From a digital preservation perspective, my Documents folder is a mess. Converting all of these into more sustainable formats will, I’ve decided, be Future Alissa’s problem. But that doesn’t mean I need to keep living an unhealthy document lifestyle.

Instead, I’ve decided to try out one of the more intriguing lessons on The Programming Historian: ‘Sustainable Authorship in Plain Text using Pandoc and Markdown’. Any document that I would normally write in Pages will instead be written in a plaintext editor using Markdown and typeset in .docx or .pdf using Pandoc. I’ve been using Markdown for a while to write these blog posts, but Pandoc is a new experience.

Briefly, Markdown is a text markup language that is intended to be human-readable in a way HTML isn’t. Pandoc is a command-line program to convert one markup format into another, such as HTML to .docx (which at heart is an XML format). The primary benefit is that the manuscript (which is a plaintext .md file), will never need specialised word processing software to read and will remain intelligible to human eyes.
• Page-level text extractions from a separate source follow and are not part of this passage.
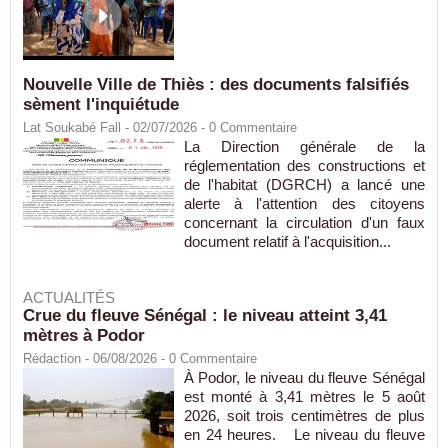
Nouvelle Ville de Thiès : des documents falsifiés
sèment l'inquiétude
Lat Soukabé Fall - 02/07/2026 -
0
Commentaire
La Direction générale de la
réglementation des constructions et
de l'habitat (DGRCH) a lancé une
alerte à l'attention des citoyens
concernant la circulation d'un faux
document relatif à l'acquisition...
ACTUALITÉS
Crue du fleuve Sénégal : le niveau atteint 3,41
mètres à Podor
Rédaction
- 06/08/2026 -
0
Commentaire
À Podor, le niveau du fleuve Sénégal
est monté à 3,41 mètres le 5 août
2026, soit trois centimètres de plus
en 24 heures. Le niveau du fleuve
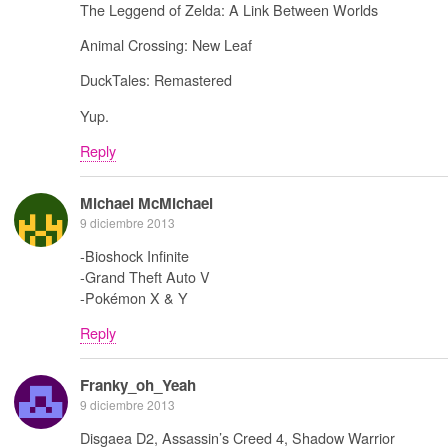
The Leggend of Zelda: A Link Between Worlds
Animal Crossing: New Leaf
DuckTales: Remastered
Yup.
Reply
Michael McMichael
9 diciembre 2013
-Bioshock Infinite
-Grand Theft Auto V
-Pokémon X & Y
Reply
Franky_oh_Yeah
9 diciembre 2013
Disgaea D2, Assassin’s Creed 4, Shadow Warrior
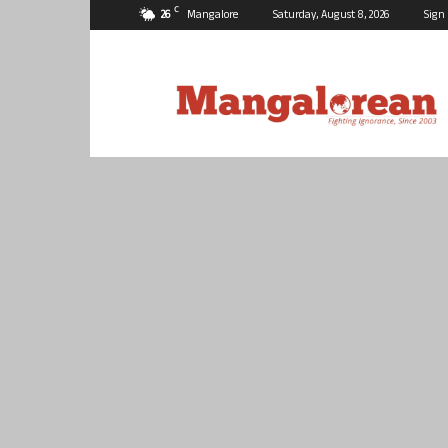
C
26
Mangalore
Saturday, August 8, 2026
Sign 
Mangalorean.com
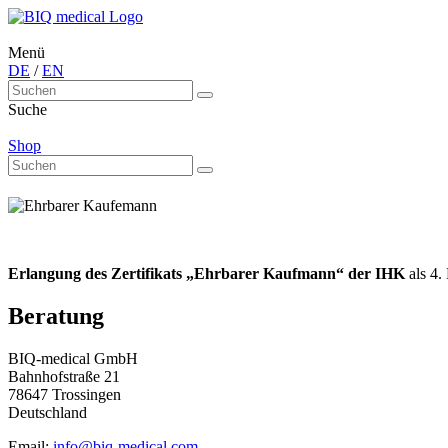
Menü
DE
/
EN
Suche
Shop
Erlangung des Zertifikats „Ehrbarer Kaufmann“ der IHK
als 4.
Beratung
BIQ-medical GmbH
Bahnhofstraße 21
78647 Trossingen
Deutschland
Email:
info@biq-medical.com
Additional information that would otherwise be incorporated into a .docx or .pages file, such as bibliographic data and footnote stylesheets, is saved separately. These are also plaintext and easily human-readable.

There are plenty of reasons to kick the word processor habit (neatly summarised in this blog post by W. Caleb McDaniel). Personally, I spend way too much time mucking around with formatting before I even begin to type. A plain-text typing environment has no such distractions, allowing me to concentrate on content. If I need to bold or italicise something, for example, I can do that in Markdown without interrupting my sentence flow.

You’d be forgiven for asking, ‘Why bother with all this, when there are easier options?’ Certainly it’s a challenge for those unfamiliar with the command line. There’s also a lot this method won’t include–complex tables, mail merge, interactive elements, et cetera. And yes, there are plenty of other distraction-free apps out there. In the long run, however, I’m looking forward to three things:
1) a more fruitful and painless typing experience
2) not wasting hours of my life converting documents from one format to another (yes, this has been known to take me hours) and
3) improving my command-line and markup skills.

What I did, briefly

After installing Pandoc, and following the Programming Historian’s instructions (though I chose to forego LaTeX and hence .pdf conversion for want of disk space), I created a nice little test .md file, incorporating images, links and footnotes, in a nice desktop plaintext editor called Atom.

Atom code

I then ran a Pandoc command in Terminal to convert the .md file to a .docx file. Disappointingly, the program did not return anything to suggest it had been successful. A quick $ ls, however, revealed the new file.

Terminal

I also converted the .md manuscript into .odt and .html, just to see what might happen and if there were any differences.

How it ended up

As it turned out, the .docx and .odt conversions were missing the footnotes and .html was missing the header (which is not standard Markdown, but rather a Pandoc extension), meaning that none of the target formats included 100% of the Markdown content. Considering I had done absolutely no styling, the .docx was surprisingly eye-catching.

MS Word output

I don’t know why parts were missing from each target file, but I plan to investigate why before using Pandoc more extensively for research work. Despite not quite getting all the output I was promised, I wasn’t dissuaded from using Markdown and Pandoc for my long-form writing. The tutorial goes into some depth on footnotes and bibliographies, which I didn’t have time to test and which might well solve my problem.

Ironically, a copy of Matthew Kirschenbaum’s Tracked Changes, a history of word processors and their effect on the art of writing, arrived at the post office while I was compiling this article. In a way, adopting Markdown and Pandoc is an effort to get back to those, uh, halcyon days of formatting-free word processing. Hopefully when I re-examine my Documents folder in a few years’ time, it will be full of plaintext files!